Blackshark.ai scales Earth’s Digital Twin with Flyte

Industry

Geospatial

Use Cases

Data Processing
Model Training
Inference

Challenge

Blackshark needed scalable orchestration to power global geospatial AI.

Blackshark.ai builds real-time, photorealistic 3D maps of the entire planet—an AI-generated “Digital Twin” constructed from massive volumes of satellite and aerial imagery. Their platform extracts global infrastructure, fills in missing attributes, and generates geo-typical or asset-specific 3D content. The technology has powered applications like 1.5+ billion photorealistic buildings in Microsoft Flight Simulator.

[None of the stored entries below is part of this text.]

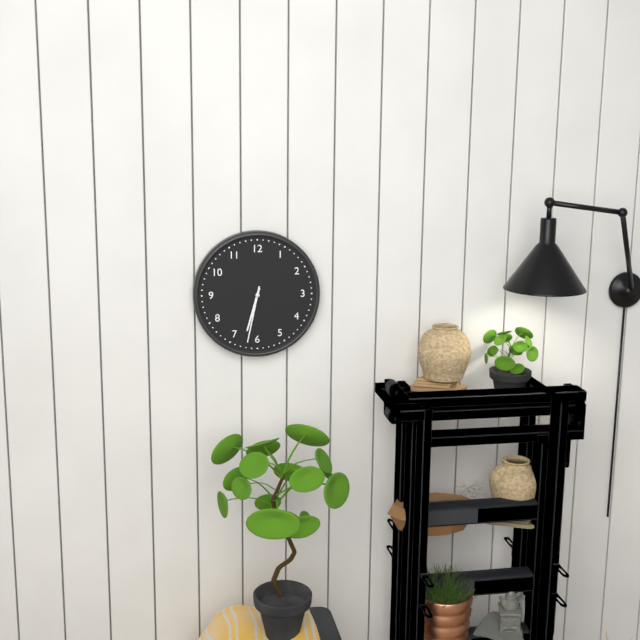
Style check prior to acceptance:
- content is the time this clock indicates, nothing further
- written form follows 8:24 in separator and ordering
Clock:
6:32
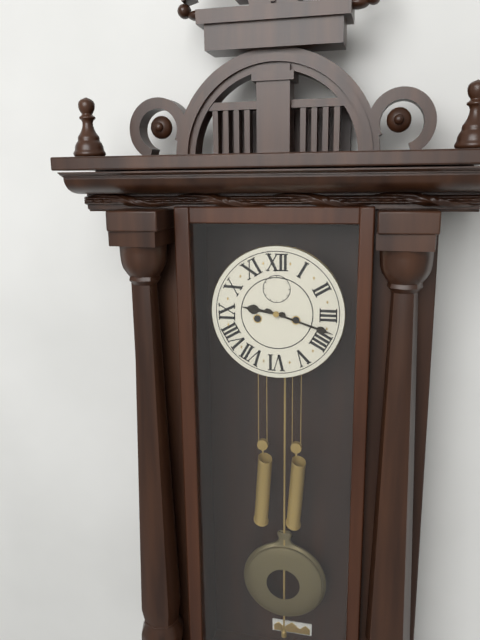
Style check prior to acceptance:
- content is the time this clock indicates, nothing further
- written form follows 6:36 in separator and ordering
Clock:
9:18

The data volume is staggering. As Flyte Python developer Maarten de Jong explained:

  • Global satellite imagery: ~2.5 PB
  • Processing footprint creation: 1.5B buildings
  • Computation: hundreds of machines in parallel

Initially, Blackshark’s internal team handled all infrastructure, code, and compute. But as the company scaled from 30 to 100 employees, parallel experimentation and new model development strained their homegrown platform.

“At a certain point… there are few people who know how to work with the platform. It’s just not scalable anymore.” —Maarten de Jong

Blackshark needed an orchestration system that could keep pace with massive data growth, increasing workflow complexity, and multi-cloud requirements.

“The reason we’re mainly using Flyte is that it has cloud-native capabilities… we don’t want to be limited to a single cloud provider, so running everything through Kubernetes is amazing for us.”

Maarten de Jong

Python Developer at Blackshark.ai

Solution

Flyte provided cloud-native orchestration for massive geospatial pipelines.

Blackshark adopted Flyte—via Union Cloud—to orchestrate its large-scale AI detection and content generation pipelines. Flyte now handles:

  • Distributed processing of petabytes of imagery
  • Content generation workflows across hundreds of machines
  • Continuous model training and experimentation
  • Multi-cloud deployments via Kubernetes

Flyte’s ability to scale horizontally, support dynamic tasks, and manage complex interdependent workflows made it the backbone of Blackshark’s Digital Twin production infrastructure.

2.5
PB

of imagery orchestrated through Flyte-based pipelines

1.5
B+

building footprints generated with Flyte-managed tasks

100
s

of machines orchestrated in parallel without over-provisioning

Results

Flyte enabled linear growth, reduced compute waste, and improved flexibility.

Flyte supports Blackshark’s linear growth in data volume and computation, enabling smart caching and task merging to prevent unnecessary storage expansion.

Flyte also makes it easy to serve new clients. Blackshark can register workflow versions with client-specific preprocessing or postprocessing steps—without disrupting existing pipelines.

“Having Flyte makes this really easy for us… since we can easily register different versions of workflows that include client-specific steps.” —Maarten de Jong

At the infrastructure level, Flyte helps Blackshark avoid overspending on compute by enabling cluster-level flexibility:

“Flyte has made it much easier to avoid over-provisioning hardware… We use additional clusters with worker nodes to integrate Flyte with a dedicated compute cluster for heavier ML workflows.” —Maarten de Jong

Flyte now serves as the orchestration engine powering Blackshark’s mission to build an accurate, scalable, and ever-expanding Digital Twin of Earth.